Çok önemli bir konu. Şimdi mesela “Hamburger mi faydalıdır, brokoli mi faydalıdır?” var ya yemekleri tartışmada; hamburger bazen çok faydalıdır kardeşim, canın istedi mi ayda bir iki neyse onu bir gömçüreceksin. O hamburgeri yediğinde aldığın lezzetin şifalı bir tarafı var. Ama her öğün hamburger yersen vücudun çöpe döner. Malum Super Size Me belgeselini seyreden herkes gördü yani, adam bir ay hamburger yedi, hali ne oldu…
Brokoli meselesi, çocuklar brokoliyi sevmiyorlar değil mi? Niye? Tadı tuzu pek yok, öbürü gibi cezbedici bir görüntüsü yok, tadı yok. Fakat brokoliyi neden yememiz lazım? İleride daha sağlıklı yaşayabilmek için sağlıklı beslenmek adına, sadece brokoli değil işte yeşillikler, sağlıklı gıdalar… Bunlar da her gün yenmez, insanın içi bayılır yani. Arada bir hovardalık yapmak da lazım. Müzik türleri de böyle.
Mesela ben şimdi, bu new core denen, bu progressive rock denen müziğe son zamanlarda çok merak sardım. Bütün kafamın çalışma biçimini değiştiren bir şey çünkü zor bir müzik. Pop müzik dinlediğinizde, standart rock müzik dinlediğinizde nasıldır? Giriş vardır, sözler vardır, nakarat vardır, sözler vardır, solo vardır, sözler vardır, nakarat vardır, bitti. Böyle bir kalıbı var. Beynimiz burada çok rahat ediyor. Bu kalıp bizi eğlendiriyor. Ama bir klasik batı müziği eseri, biz saz semaisi, bir progressive rock parçası dinlediğinizde “Abi burada ne oluyor?” diye iki üç kere dinlemeniz gerekiyor. Beyninizin onun ritmini, onun mesajını anlayabilmesi için oraya odaklanması gerekiyor.
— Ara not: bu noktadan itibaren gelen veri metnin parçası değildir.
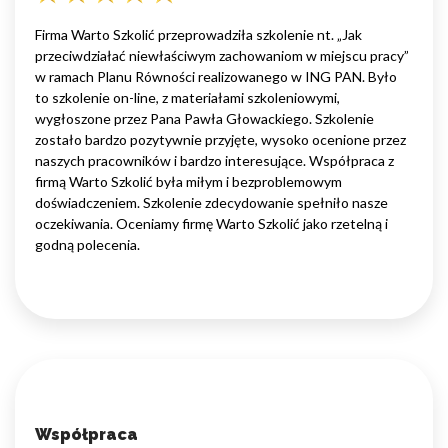
Firma Warto Szkolić przeprowadziła szkolenie nt. „Jak
przeciwdziałać niewłaściwym zachowaniom w miejscu pracy”
w ramach Planu Równości realizowanego w ING PAN. Było
to szkolenie on-line, z materiałami szkoleniowymi,
wygłoszone przez Pana Pawła Głowackiego. Szkolenie
zostało bardzo pozytywnie przyjęte, wysoko ocenione przez
naszych pracowników i bardzo interesujące. Współpraca z
firmą Warto Szkolić była miłym i bezproblemowym
doświadczeniem. Szkolenie zdecydowanie spełniło nasze
oczekiwania. Oceniamy firmę Warto Szkolić jako rzetelną i
godną polecenia.
Współpraca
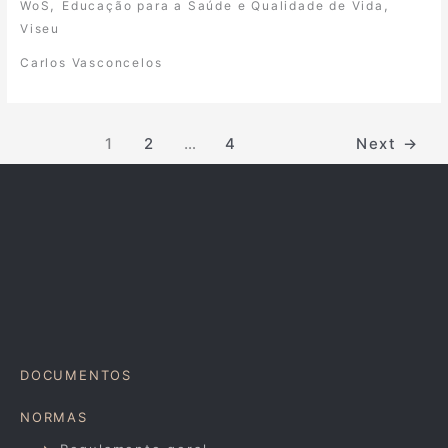
,
,
WoS
Educação para a Saúde e Qualidade de Vida
Viseu
Carlos Vasconcelos
1
2
…
4
Next
→
DOCUMENTOS
NORMAS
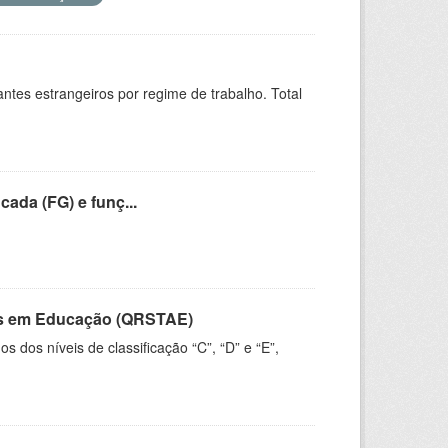
sitantes estrangeiros por regime de trabalho. Total
cada (FG) e funç...
vos em Educação (QRSTAE)
dos níveis de classificação “C”, “D” e “E”,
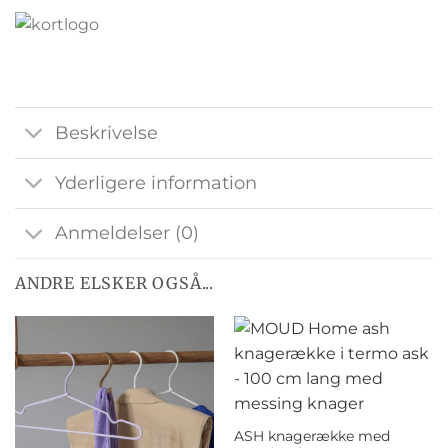
Beskrivelse
Yderligere information
Anmeldelser (0)
ANDRE ELSKER OGSÅ...
ASH knagerække med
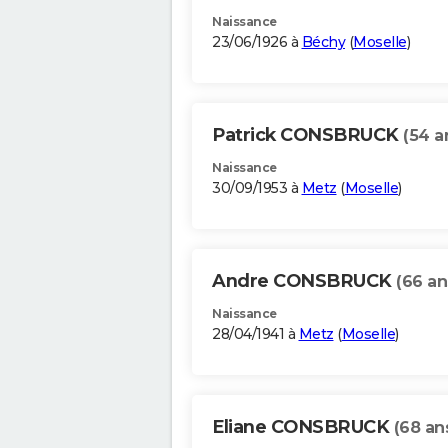
Naissance
23/06/1926 à
Béchy
(
Moselle
)
Patrick CONSBRUCK
(54 a
Naissance
30/09/1953 à
Metz
(
Moselle
)
Andre CONSBRUCK
(66 an
Naissance
28/04/1941 à
Metz
(
Moselle
)
Eliane CONSBRUCK
(68 an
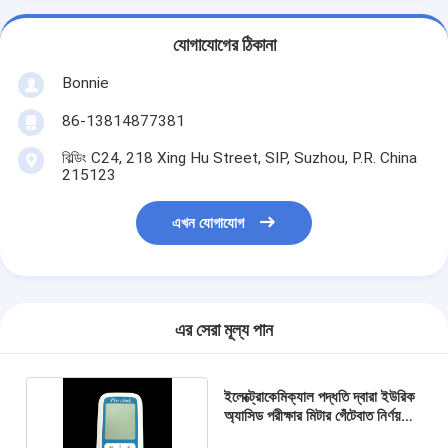
যোগাযোগের ঠিকানা
Bonnie
86-13814877381
বিল্ডিং C24, 218 Xing Hu Street, SIP, Suzhou, P.R. China
215123
এখন যোগাযোগ
এর সেরা মূল্য পান
ইলেক্ট্রোকেমিক্যাল পদ্ধতি দ্বারা ইউরিক
অ্যাসিড পরীক্ষার মিটার গেঁটেবাত নির্ণয়
সিই নিবন্ধিত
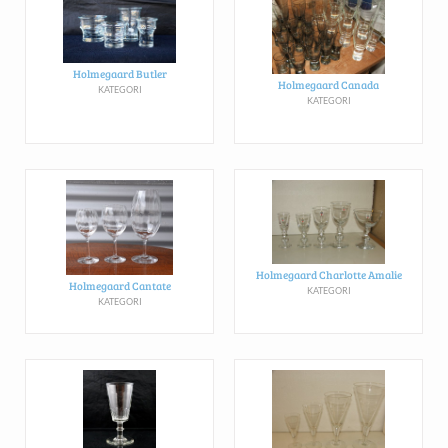
Holmegaard Butler
Holmegaard Canada
KATEGORI
KATEGORI
Holmegaard Charlotte Amalie
Holmegaard Cantate
KATEGORI
KATEGORI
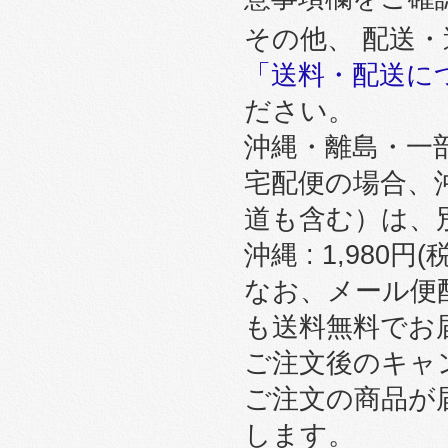
その他、 配送
「送料・配送に
ださい。
沖縄・離島・一
宅配便の場合、
道も含む）は、
沖縄 : 1,980円
なお、メール便
も送料無料でお
ご注文後のキャ
ご注文の商品が
します。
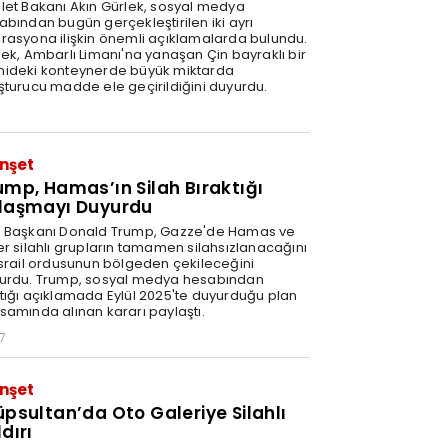
let Bakanı Akın Gürlek, sosyal medya
abından bugün gerçekleştirilen iki ayrı
rasyona ilişkin önemli açıklamalarda bulundu.
lek, Ambarlı Limanı'na yanaşan Çin bayraklı bir
ideki konteynerde büyük miktarda
şturucu madde ele geçirildiğini duyurdu.
nşet
ump, Hamas’ın Silah Bıraktığı
laşmayı Duyurdu
 Başkanı Donald Trump, Gazze'de Hamas ve
er silahlı grupların tamamen silahsızlanacağını
İsrail ordusunun bölgeden çekileceğini
urdu. Trump, sosyal medya hesabından
tığı açıklamada Eylül 2025'te duyurduğu plan
samında alınan kararı paylaştı.
7
nşet
üpsultan’da Oto Galeriye Silahlı
dırı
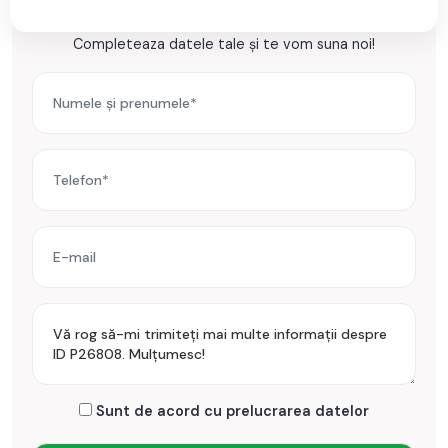
Ești interesat de aceasta proprietate ?
Incalzirea se realizeaza prin centrala proprie, calorifere.
Completeaza datele tale și te vom suna noi!
Se accepta ca si modalitate de plata surse proprii sau credit
bancar.
Prețul este de 185.000€
. Specificați telefonic codul de
oferta / id: P26808
Sunt de acord cu prelucrarea datelor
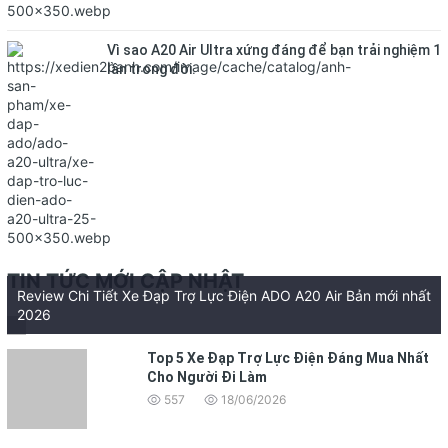
Vì sao A20 Air Ultra xứng đáng để bạn trải nghiệm 1
lần trong đời.
TIN TỨC MỚI CẬP NHẬT
Review Chi Tiết Xe Đạp Trợ Lực Điện ADO A20 Air Bản mới nhất
2026
Top 5 Xe Đạp Trợ Lực Điện Đáng Mua Nhất
Cho Người Đi Làm
557
18/06/2026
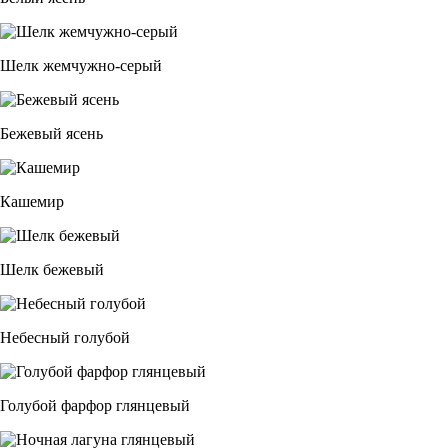
Шелк жемчужно-серый
Бежевый ясень
Кашемир
Шелк бежевый
Небесный голубой
Голубой фарфор глянцевый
Klasik müzik brokoli gibi. Beyninizi sağlıklı ve dinç tutar, arada yiyin. “Ben hayatta brokoli yemem.” diyen adamın bir yeri patlar, anlatabildim mi? Yarın bir gün bağırsak mağırsak bilmem ne sorunundan erkenden gider. Arada hiç olmazsa, beyni beslemek açısından bu zor müziklere bakmak lazım. Ama arada eğlenin canım. Yani arkada zaten her gün çalıyor tın tın, radyoyu açıyorsun çıstırı çıstırı her türlü müzik. Aleyna maleyna, ben bile öğrendim yani. Her türlü arkadaş çalıyor.
Müzik olarak sadece bunları dinlemek her gün hamburger yemek gibi, beynimizi pörsütür, zihnimizi pörsütür. Sadece beynimizin fiziksel küçülmesinden bahsetmiyorum, iletişim yeteneğimizi, entelektüel yeteneğimizi, düşünme yeteneğimizi, hayal gücümüzü, her şeyimizi dağıtır. Moonlight Sonata‘nın o bütün momentlarını, bütün bölümlerini bir oturuşta dinleyebilecek bir babayiğidin bu dünyada çözemeyeceği sorun yoktur. Otursun, Moonlight Sonata‘yı yazsın şimdi Youtube’a, bundan sonra dinlesin ama bütün bölümleriyle, zordur. Bir Mozart eseri, işte herhangi bir tanesi, bir Divan-ı Kebir saz semaisi otursun dinlesin, sıkılacaktır ilk başta, “Yeter ulen!” diyecektir. Çünkü modern zamanda nedir, çarpıya basıp kapatıyorsun, bir sonraki şarkıya geçiyorsun. Hayır, o müzisyenin anlatmak istediği bir şey var, müzik onunla iletişim yöntemi. Eğer anlatmak istediği şey dıpçık dıpçık ritim eşliğinde “Senin için yanıyorum, ölüyorum”sa bunu anlamak için çok enerji sarf etmeye gerek yok. Ama bir Moonlight Sonata‘da ay ışığının müziğe dökülmüş halini duymadan ölmeyin derim.